また、CuまたはCrを0.05〜1.0 mass%の範囲で含有する記号B,C,D,F,G,H,I,J,L,N,OおよびPでは、良好な被膜外観が得られている。
【0075】
【発明の効果】
かくして、本発明によれば、工業的規模で安定して、磁気特性とくに鉄損特性に優れた方向性電磁鋼板を得ることができ、ひいては変圧器等のエネルギー損の低減に偉功を奏する。
【図面の簡単な説明】
【図1】 二次再結晶粒の圧延直角方向の最大長さの面積加重平均値<L>および二次再結晶粒のα角(絶対値)の面積加重平均値<α>の導出方法を示す模式図である。
【図2】 二次再結晶粒の圧延直角方向の最大長さの面積加重平均値<L>と二次再結晶粒のα角(絶対値)の面積加重平均値<α>が鉄損W17/50 に及ぼす影響を示すグラフである。
【図3】 二次再結晶粒の圧延直角方向長さが局所的な磁束密度の分布に及ぼす影響の説明図である。
【図4】 二次再結晶粒のα角が局所的な磁束密度の分布に及ぼす影響の説明図である。
【図5】 鋼帯の圧延直角方向に磁区幅の異なる領域が存在する場合における局所磁束密度波形を示した図である。
【図6】 圧延直角方向のβ角の標準偏差の平均値<σ(β)>の導出方法を示す模式図である。
【図7】 圧延直角方向のβ角の標準偏差の平均値<σ(β)>と鉄損W17/50の関係を示すグラフである。

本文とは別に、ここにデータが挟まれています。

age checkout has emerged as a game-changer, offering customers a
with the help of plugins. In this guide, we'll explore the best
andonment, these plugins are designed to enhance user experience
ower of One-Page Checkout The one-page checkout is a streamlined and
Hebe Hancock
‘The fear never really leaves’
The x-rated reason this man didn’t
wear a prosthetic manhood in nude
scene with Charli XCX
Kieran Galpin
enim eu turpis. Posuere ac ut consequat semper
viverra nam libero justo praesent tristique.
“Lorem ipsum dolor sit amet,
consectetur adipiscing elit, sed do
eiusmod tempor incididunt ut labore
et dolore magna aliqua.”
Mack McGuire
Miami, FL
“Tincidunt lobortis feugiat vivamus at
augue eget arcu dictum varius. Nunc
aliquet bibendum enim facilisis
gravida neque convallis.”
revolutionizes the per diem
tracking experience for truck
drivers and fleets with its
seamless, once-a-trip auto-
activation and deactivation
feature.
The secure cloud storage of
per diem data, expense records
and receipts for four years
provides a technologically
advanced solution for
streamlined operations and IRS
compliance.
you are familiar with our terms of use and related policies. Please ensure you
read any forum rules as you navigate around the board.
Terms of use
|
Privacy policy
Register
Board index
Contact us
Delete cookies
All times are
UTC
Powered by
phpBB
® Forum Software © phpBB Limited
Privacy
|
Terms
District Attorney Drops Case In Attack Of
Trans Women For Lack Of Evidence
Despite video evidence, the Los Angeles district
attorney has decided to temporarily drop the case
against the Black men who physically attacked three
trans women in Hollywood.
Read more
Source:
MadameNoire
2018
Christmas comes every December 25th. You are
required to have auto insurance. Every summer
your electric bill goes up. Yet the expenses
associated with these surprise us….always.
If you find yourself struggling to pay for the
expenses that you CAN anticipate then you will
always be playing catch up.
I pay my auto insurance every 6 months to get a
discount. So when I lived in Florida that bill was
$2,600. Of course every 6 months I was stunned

【図8】 鋼帯の円筒(ロール)への巻き付け要領を示す図である。
【符号の説明】
1 ロール
2 鋼帯
3 ロール半径
Claims (4)
- C:0.03〜0.10mass%、
Si:2.0 〜5.0 mass%、
Mn:0.04〜0.15mass%、
Sおよび/またはSe:0.005〜0.040 mass%、
sol.Al:0.015〜0.035 mass%、
N:0.003〜0.013 mass%および
Bi:0.001〜0.070 mass%
を含有し、残部は Fe および不可避的不純物の組成になる珪素鋼スラブを、加熱後、熱間圧延し、ついで焼鈍処理と冷間圧延を組み合わせて最終板厚としたのち、脱炭焼鈍を施し、ついでコイルに巻き取ってから最終仕上げ焼鈍を施す一連の工程からなる方向性電磁鋼板の製造方法において、
脱炭焼鈍終了後からコイルに巻き取るまでの間に、鋼帯に対し微少な歪を導入するものとし、その際導入する歪の量を、歪導入前後における脱炭焼鈍板の鉄損が下記(3) 式を満足する範囲に調整することを特徴とする方向性電磁鋼板の製造方法。
記
0.01≦(W′−W)/W≦0.15 --- (3)
ここで、W:歪導入前の脱炭焼鈍板の鉄損W10/50
W′:歪導入後、コイル巻き取り前の脱炭焼鈍板の鉄損W10/50 - C:0.03〜0.10mass%、
Si:2.0 〜5.0 mass%、
Mn:0.04〜0.15mass%、
Sおよび/またはSe:0.005〜0.040 mass%、
sol.Al:0.015〜0.035 mass%、
N:0.003〜0.013 mass%および
Bi:0.001〜0.070 mass%
を含有し、残部は Fe および不可避的不純物の組成になる珪素鋼スラブを、加熱後、熱間圧延し、ついで焼鈍処理と冷間圧延を組み合わせて最終板厚としたのち、脱炭焼鈍を施し、ついでコイルに巻き取ってから最終仕上げ焼鈍を施す一連の工程からなる方向性電磁鋼板の製造方法において、
最終冷延板厚を 0.1〜0.5 mmにすると共に、脱炭焼鈍終了後からコイルに巻き取るまでの間に、鋼帯を半径:100 mm以上、400 mm以下の円筒に1/4 周以上曲げてから平坦状態に戻す処理と、これに引き続き圧延方向に20〜110MPaの張力を付加する処理を施すことを特徴とする方向性電磁鋼板の製造方法。 - 請求項1または2において、珪素鋼スラブが、さらに
Crおよび/またはCu:0.05〜1.0 mass%
を含有する組成になることを特徴とする方向性電磁鋼板の製造方法。 - 請求項1,2または3において、珪素鋼スラブが、さらに
Sb : 0.001 〜 0.10mass %、
Mo : 0.001 〜 0.20mass %、
P: 0.010 〜 0.030mass %、
Sn : 0.005 〜 0.20mass %および
Ge : 0.005 〜 0.20mass %
を含有する組成になることを特徴とする方向性電磁鋼板の製造方法。